The new commander of the Airborne Brigade met with personnel.
- And you, ordinary Pilipenko, how many times a parachute jump?
- Why one?
- The parachute failed to open.
- A spare?
- And what has saved your life?
- But is it life? Already half a year without a vacation!
The instructor for courses on engineering, asked this question the future officers:
- Imagine that the three-meter tower with a flagpole fell. At your disposal is a sergeant and the department of eight people. Your actions? Showered with offers, how to use those or other techniques to install a mast.
- Wrong, all wrong! - Said in response to the instructor. - You just have to order: "Sergeant, put the mast in place."
Corporal catching a bored soldier ..
- A soldier! Take the crowbar and go sweep the parade!
- Sir, can better broom?
- I do not have better. I need you to заебался!
Captain James, a member of the Vietnam War, said:
- Once the enemy began heavy shelling of our rockets. Under the sirens my friend and I rushed into the nearest hole. Lying on her bottom with his eyes closed and a heavy heart, I listened to the explosions, when my friend nudged me in the ribs and said: "feel the earth moving beneath us?" I was about to reply, but then out from under us sounded muffled voice: "Do not pay any attention to it. Below you even safer."
funny sayings jokes
- Orderly, where are we going?
- In the morgue.
- So I'll show is not dead yet!
- So we have not yet arrived ...
The editor asks his correspondent:
- You were at the meeting of the Senate. And what of the new senator said?
- Absolutely nothing ...
- Fine. Urgently prepare report on the front page. But less than six pages!

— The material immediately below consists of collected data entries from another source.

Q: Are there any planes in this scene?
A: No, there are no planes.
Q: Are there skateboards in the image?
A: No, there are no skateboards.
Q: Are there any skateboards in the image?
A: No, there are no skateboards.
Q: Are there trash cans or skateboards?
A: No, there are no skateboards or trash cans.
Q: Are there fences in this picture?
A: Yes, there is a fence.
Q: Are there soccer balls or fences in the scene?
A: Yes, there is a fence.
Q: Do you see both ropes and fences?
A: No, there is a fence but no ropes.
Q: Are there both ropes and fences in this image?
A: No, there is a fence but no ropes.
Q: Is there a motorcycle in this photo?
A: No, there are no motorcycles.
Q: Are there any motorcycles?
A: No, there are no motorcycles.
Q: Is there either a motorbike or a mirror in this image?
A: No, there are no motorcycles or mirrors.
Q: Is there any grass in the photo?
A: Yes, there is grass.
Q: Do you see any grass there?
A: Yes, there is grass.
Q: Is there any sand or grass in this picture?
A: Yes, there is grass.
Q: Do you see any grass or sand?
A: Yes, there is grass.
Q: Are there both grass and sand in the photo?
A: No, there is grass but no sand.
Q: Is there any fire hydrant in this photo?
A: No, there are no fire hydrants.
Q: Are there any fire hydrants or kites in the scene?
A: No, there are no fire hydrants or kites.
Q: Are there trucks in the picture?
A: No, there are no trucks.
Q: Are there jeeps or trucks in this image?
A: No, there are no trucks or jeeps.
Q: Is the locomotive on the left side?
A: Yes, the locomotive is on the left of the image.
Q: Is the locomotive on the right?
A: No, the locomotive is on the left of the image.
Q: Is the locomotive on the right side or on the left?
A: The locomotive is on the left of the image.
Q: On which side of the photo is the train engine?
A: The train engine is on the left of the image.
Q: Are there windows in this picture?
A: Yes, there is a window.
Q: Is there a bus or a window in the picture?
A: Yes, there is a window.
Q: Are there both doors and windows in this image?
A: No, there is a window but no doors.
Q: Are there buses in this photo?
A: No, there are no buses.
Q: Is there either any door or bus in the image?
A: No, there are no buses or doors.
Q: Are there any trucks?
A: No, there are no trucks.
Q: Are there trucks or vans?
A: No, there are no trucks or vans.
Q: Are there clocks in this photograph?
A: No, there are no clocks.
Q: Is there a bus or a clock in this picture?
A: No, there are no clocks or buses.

There comes a patient to the doctor and says:
- Dr. hurts me in the ass.
- Well, get on your knees ... Yes .. Come elbows bend ... and the priest both higher ... verge ... And now become the same here at the window ... No let down here to the closet ... No, that's better than here in the corner ... So ...
- Doctor, perhaps I did not have hemorrhoids?

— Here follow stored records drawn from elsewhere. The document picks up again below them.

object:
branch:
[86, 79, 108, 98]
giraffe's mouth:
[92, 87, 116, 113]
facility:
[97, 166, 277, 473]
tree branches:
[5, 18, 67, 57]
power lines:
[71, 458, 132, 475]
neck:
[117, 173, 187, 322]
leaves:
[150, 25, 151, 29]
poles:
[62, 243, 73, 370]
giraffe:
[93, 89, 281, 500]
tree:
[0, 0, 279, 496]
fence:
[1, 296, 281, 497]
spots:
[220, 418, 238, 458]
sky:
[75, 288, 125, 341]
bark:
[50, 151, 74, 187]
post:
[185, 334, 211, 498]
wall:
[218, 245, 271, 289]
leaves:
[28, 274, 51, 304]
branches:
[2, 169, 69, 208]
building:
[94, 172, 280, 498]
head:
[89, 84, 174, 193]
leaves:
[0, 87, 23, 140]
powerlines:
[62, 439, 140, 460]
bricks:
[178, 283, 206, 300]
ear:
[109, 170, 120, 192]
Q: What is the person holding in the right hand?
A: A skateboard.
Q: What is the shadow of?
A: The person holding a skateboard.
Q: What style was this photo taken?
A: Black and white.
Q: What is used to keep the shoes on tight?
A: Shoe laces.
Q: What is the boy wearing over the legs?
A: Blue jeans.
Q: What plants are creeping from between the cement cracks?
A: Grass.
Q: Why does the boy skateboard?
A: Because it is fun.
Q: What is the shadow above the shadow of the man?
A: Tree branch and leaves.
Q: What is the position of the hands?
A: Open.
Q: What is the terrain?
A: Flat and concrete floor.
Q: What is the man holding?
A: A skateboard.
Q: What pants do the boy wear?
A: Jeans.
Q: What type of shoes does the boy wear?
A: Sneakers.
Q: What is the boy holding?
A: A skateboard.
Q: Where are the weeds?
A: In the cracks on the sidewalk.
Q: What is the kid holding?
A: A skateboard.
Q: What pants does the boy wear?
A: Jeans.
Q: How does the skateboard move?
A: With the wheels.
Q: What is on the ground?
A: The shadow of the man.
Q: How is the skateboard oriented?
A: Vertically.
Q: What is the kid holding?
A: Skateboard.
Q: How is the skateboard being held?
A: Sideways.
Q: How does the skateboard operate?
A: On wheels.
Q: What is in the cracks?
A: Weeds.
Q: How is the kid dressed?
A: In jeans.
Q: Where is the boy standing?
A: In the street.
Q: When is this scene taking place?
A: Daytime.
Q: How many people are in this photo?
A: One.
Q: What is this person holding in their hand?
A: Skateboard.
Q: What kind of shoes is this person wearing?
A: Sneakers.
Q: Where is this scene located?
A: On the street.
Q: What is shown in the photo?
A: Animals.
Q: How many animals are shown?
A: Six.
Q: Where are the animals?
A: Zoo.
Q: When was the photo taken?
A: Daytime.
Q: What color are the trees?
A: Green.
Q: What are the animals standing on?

- Yes, hemorrhoids, of course, now I'll give candles ...
- And why you moved me around the room?
- Yes, that's a table I want to buy, here and look how it will look ...
One very experienced gentleman asks only that a married friend:
- Tell your wife had any dowry?
- No, no.
- Besides, they say, it is quite independent?
- Yes, it's true.
- Then why, my friend, you decided on such a serious step?
- Why? It's very simple - I love it!